### Instruction
Line by line, check the data for the string "ELITE" and state how many lines have it, nothing more.

### Records shown
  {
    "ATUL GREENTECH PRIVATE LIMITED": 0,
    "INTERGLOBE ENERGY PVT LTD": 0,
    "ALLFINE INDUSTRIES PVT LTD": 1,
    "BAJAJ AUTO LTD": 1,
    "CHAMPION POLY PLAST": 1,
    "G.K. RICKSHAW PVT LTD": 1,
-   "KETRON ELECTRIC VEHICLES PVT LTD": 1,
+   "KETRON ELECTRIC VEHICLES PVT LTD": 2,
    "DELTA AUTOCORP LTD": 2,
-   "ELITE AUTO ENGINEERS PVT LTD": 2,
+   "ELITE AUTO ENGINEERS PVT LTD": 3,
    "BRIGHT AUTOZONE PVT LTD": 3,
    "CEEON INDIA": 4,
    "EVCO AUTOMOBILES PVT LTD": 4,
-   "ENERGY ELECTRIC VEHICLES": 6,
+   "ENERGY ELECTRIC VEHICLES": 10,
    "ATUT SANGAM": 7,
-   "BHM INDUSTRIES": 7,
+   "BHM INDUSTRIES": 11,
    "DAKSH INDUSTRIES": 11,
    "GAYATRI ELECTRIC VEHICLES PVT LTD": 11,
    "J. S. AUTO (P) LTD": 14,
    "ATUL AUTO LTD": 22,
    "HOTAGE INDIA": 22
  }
---
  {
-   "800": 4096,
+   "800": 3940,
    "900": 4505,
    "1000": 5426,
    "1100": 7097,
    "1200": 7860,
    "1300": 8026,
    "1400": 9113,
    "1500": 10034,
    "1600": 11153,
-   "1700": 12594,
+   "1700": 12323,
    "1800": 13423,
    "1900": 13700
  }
* * *
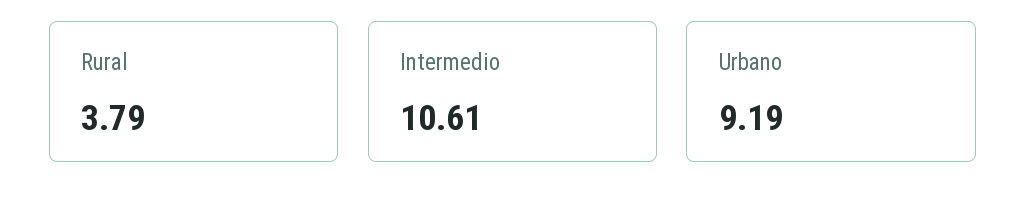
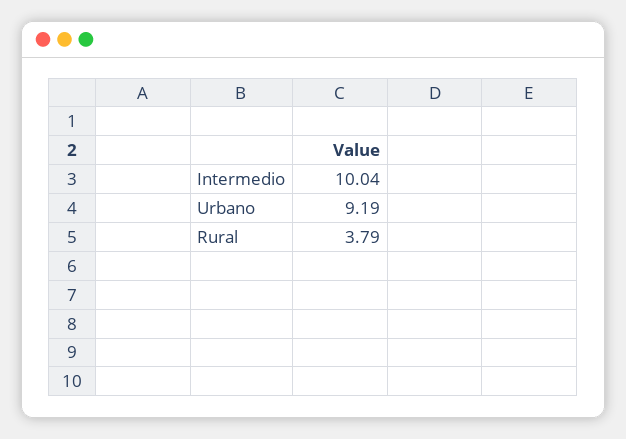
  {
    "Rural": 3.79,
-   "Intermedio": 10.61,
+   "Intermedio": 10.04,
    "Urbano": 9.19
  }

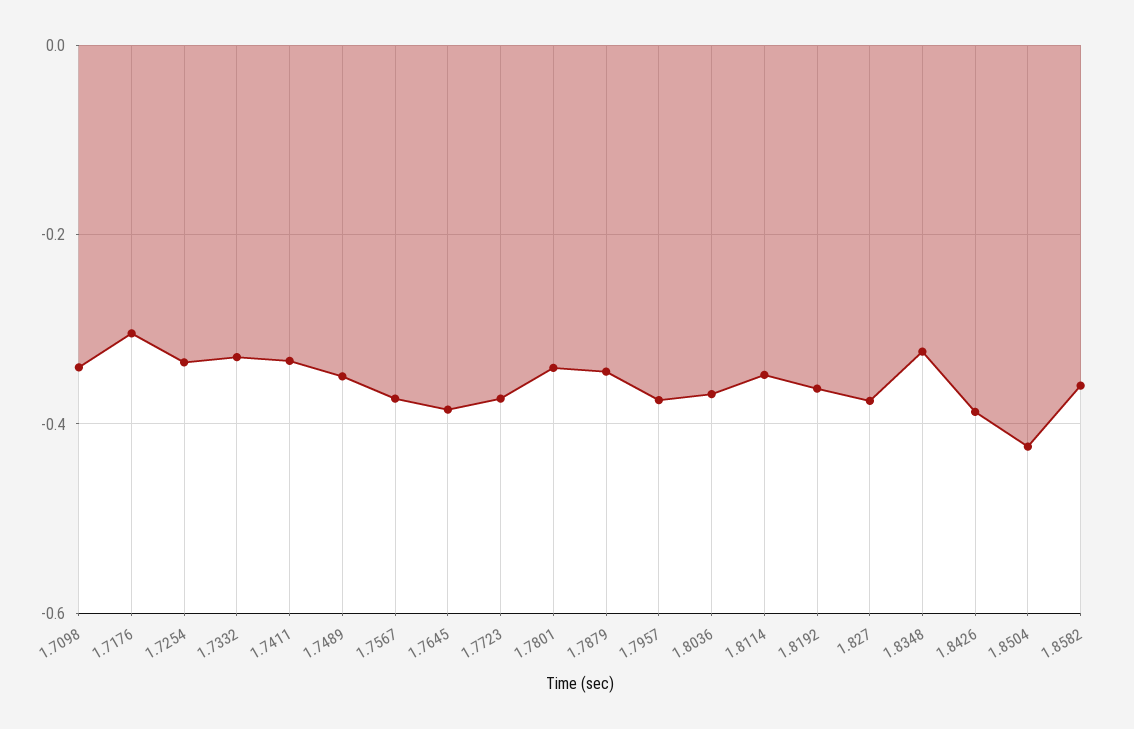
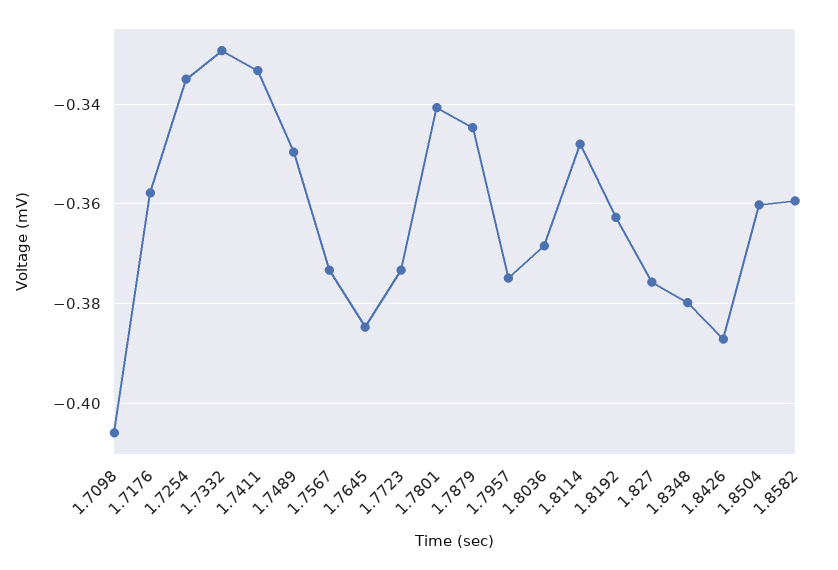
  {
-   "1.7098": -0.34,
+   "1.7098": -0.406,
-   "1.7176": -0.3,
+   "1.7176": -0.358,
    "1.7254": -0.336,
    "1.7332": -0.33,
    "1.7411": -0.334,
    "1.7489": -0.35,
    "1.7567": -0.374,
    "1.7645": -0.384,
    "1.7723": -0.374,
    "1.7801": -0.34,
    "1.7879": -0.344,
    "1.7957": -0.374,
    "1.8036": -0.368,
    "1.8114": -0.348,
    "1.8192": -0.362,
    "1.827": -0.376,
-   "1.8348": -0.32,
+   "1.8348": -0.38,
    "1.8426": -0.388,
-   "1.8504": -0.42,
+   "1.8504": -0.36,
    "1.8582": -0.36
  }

### Exercise answer
2